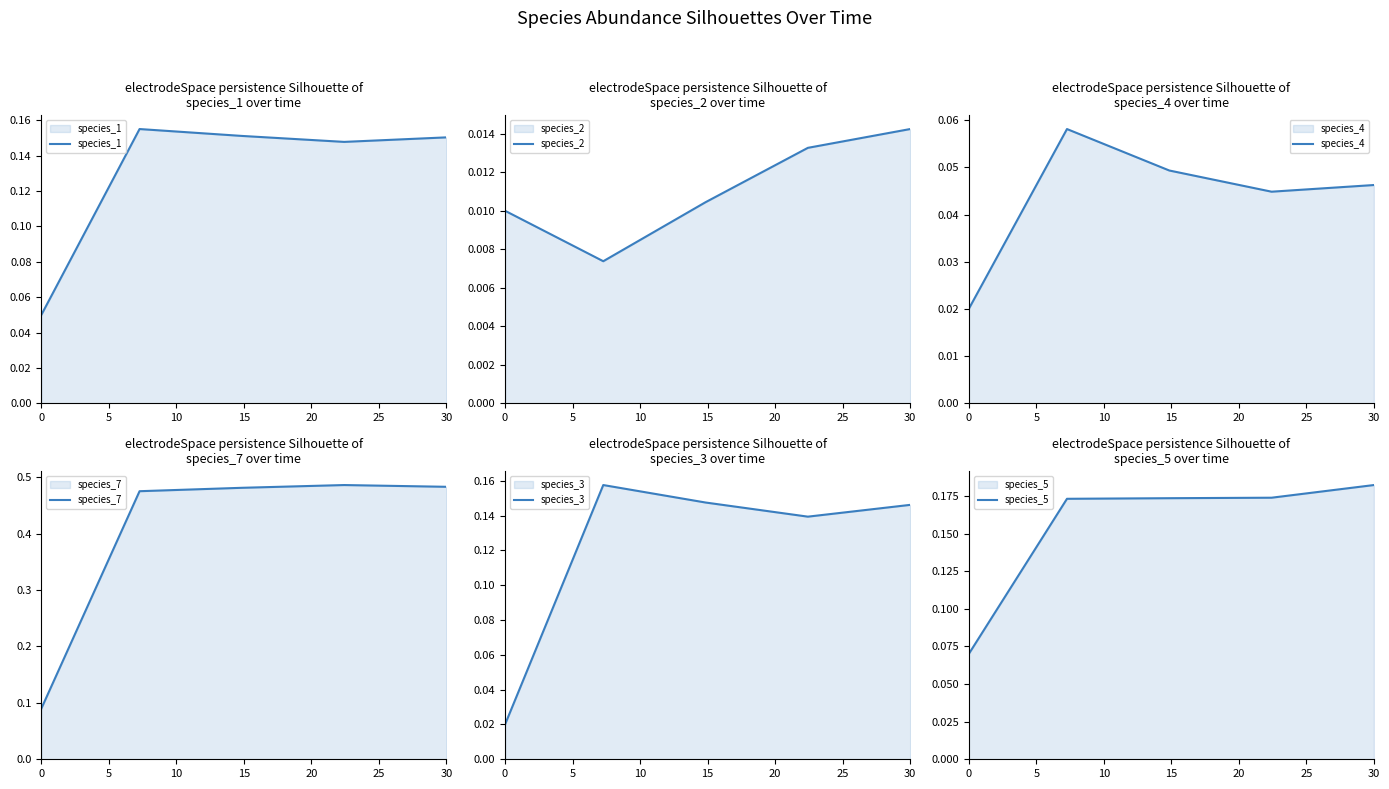

The species_3 series shows 0.0 at 0. True or false?

False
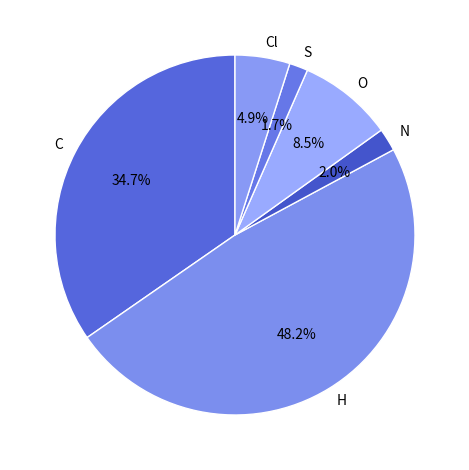

Which category has the biggest portion of the pie?

H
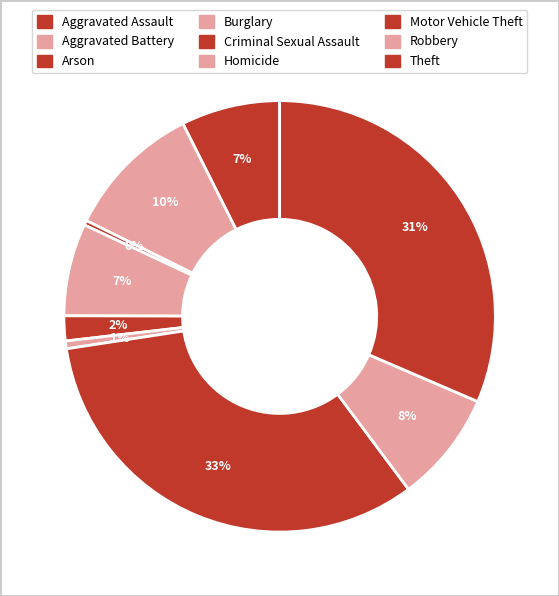

How many slices are in this pie chart?

9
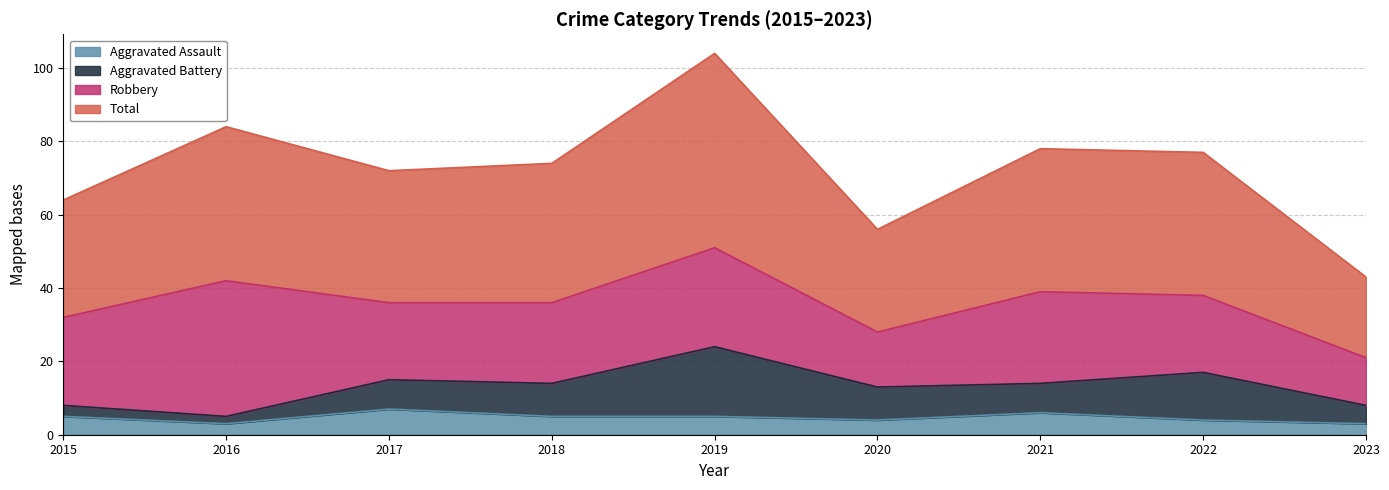

What is the smallest value displayed?

3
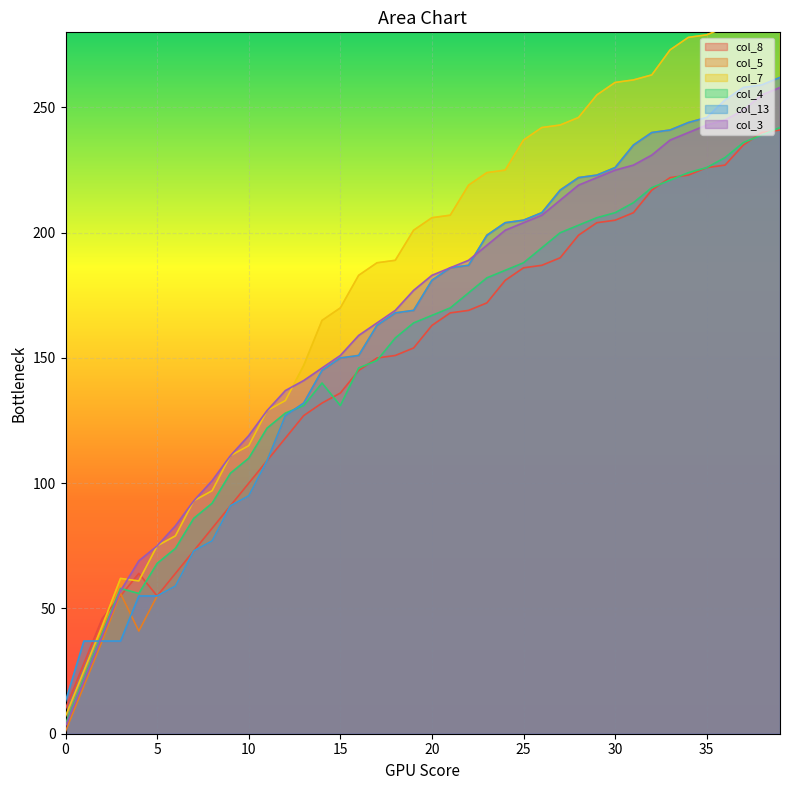

What is the difference between the highest and lowest values at 35?

53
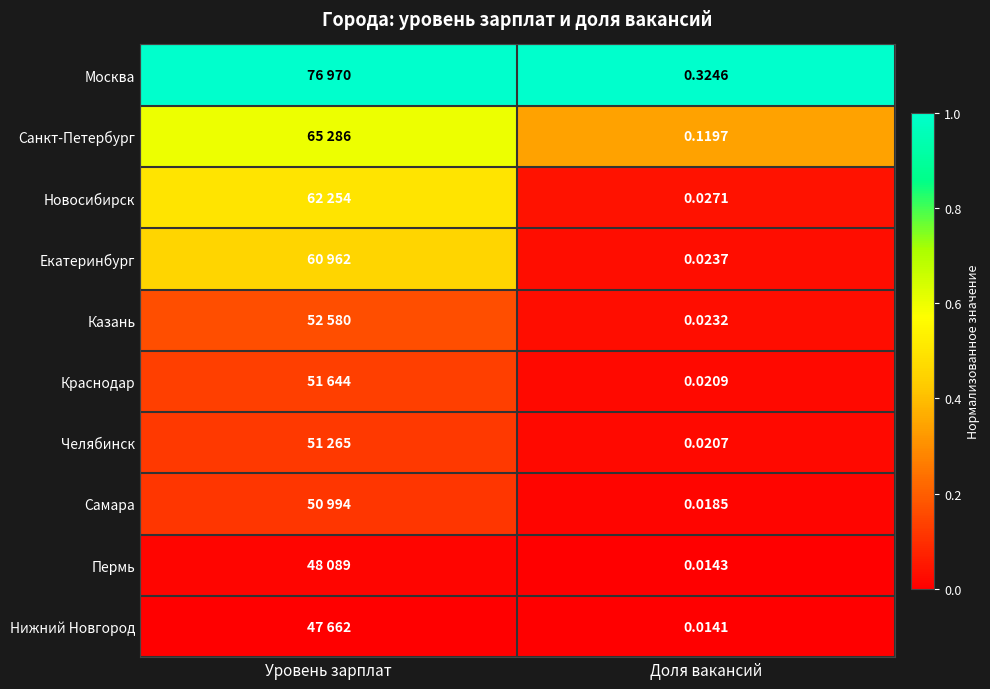

Is the value of Краснодар at Доля вакансий greater than the value of Новосибирск at Доля вакансий?

No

## Exercise instructions
Copy all the items above word for word, but leave out the pictures.

## Task output
The species_3 series shows 0.0 at 0. True or false?

False

Which category has the biggest portion of the pie?

H

How many slices are in this pie chart?

9

What is the smallest value displayed?

3

What is the difference between the highest and lowest values at 35?

53

Is the value of Краснодар at Доля вакансий greater than the value of Новосибирск at Доля вакансий?

No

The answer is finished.